Foi preso, como já tivemos ocasião de apurar numa pesquisa, durante a Segunda
Guerra Mundial, por ser alemão, e teve apreendidos vários instrumentos de
trabalho, e muitas armas – quebradas, que estavam em sua oficina para conserto.
Cinqüenta anos depois, eu, o neto que
pouco sabia de tudo isto, gozava das férias na faculdade, no começo de 1991. A
cidade ainda era aquele paradeiro, onde nos esforçávamos para encontrar uma
diversão e as mornas tardes de verão eram passadas em conversas amenas na
Esquina do Padre – a mesma onde fizéramos o Jornal da Esquina.

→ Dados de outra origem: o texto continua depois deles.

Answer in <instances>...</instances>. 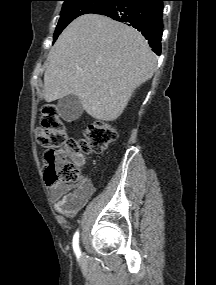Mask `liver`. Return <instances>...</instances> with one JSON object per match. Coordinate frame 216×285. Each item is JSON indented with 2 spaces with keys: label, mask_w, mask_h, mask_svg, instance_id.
<instances>
[{
  "label": "liver",
  "mask_w": 216,
  "mask_h": 285,
  "mask_svg": "<svg viewBox=\"0 0 216 285\" xmlns=\"http://www.w3.org/2000/svg\"><path fill=\"white\" fill-rule=\"evenodd\" d=\"M155 69L156 57L136 29L102 15H82L48 55L44 99L75 95L87 114L114 121Z\"/></svg>",
  "instance_id": "obj_1"
}]
</instances>
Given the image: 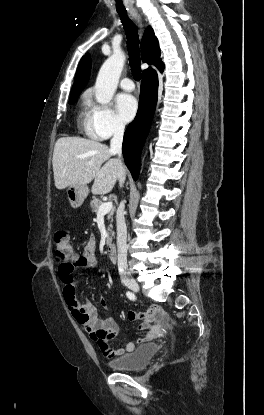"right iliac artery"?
Masks as SVG:
<instances>
[{"instance_id":"1","label":"right iliac artery","mask_w":264,"mask_h":415,"mask_svg":"<svg viewBox=\"0 0 264 415\" xmlns=\"http://www.w3.org/2000/svg\"><path fill=\"white\" fill-rule=\"evenodd\" d=\"M126 296H127L130 300H135V299H136V297H135L134 293H132V292H130V291H127V292H126Z\"/></svg>"}]
</instances>
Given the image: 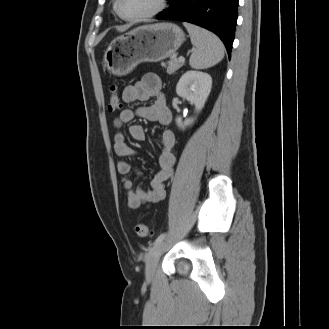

Reunidos um grupo pequeno de rapazes,
dos quais somente me recordo de Zé e seu irmão Gal, ambos filhos da querida
Confreira Palmira Guanais, papeávamos abobrinhas quando passou um rapaz bêbedo,
àquela hora, dando motivo para que um dos dois mexesse com o dito cujo, parente
de outro bêbado contumaz e, portanto, merecedor de igual apelido:
_Fala, Zé Melete!
O moço, cambaleando, voltou no seus
passos trôpegos, e iniciou um interminável libelo:
_Eu conheço você. É filho de Seu
Thales! Eu conheço seu pai.
Prosseguindo neste diapasão, ele me viu
e, embora estivesse quieto, sem ter nada a provocá-lo, fui também alvo:
_Você é neto de Ota Alemão! Pensa que
não sei que seu avô foi preso? Pensa que não sei por que? Ele foi preso porque
pegaram ele fazendo uma bomba atômica lá em Guanambi e escondeu ela aqui em
Caetité. Era pros alemães dominarem o Brasil. Eu sei! Ele escondeu a bomba num
buraco, pra ninguém achar.
.........
De fato, meu avô morara algum tempo na
vizinha cidade, quando esta nem era emancipada de Monte Alto – algo anterior
mesmo ao episódio de sua prisão, o que revelava como as pessoas sabem das
coisas por aqui... mas o fato foi que os companheiros acharam graça.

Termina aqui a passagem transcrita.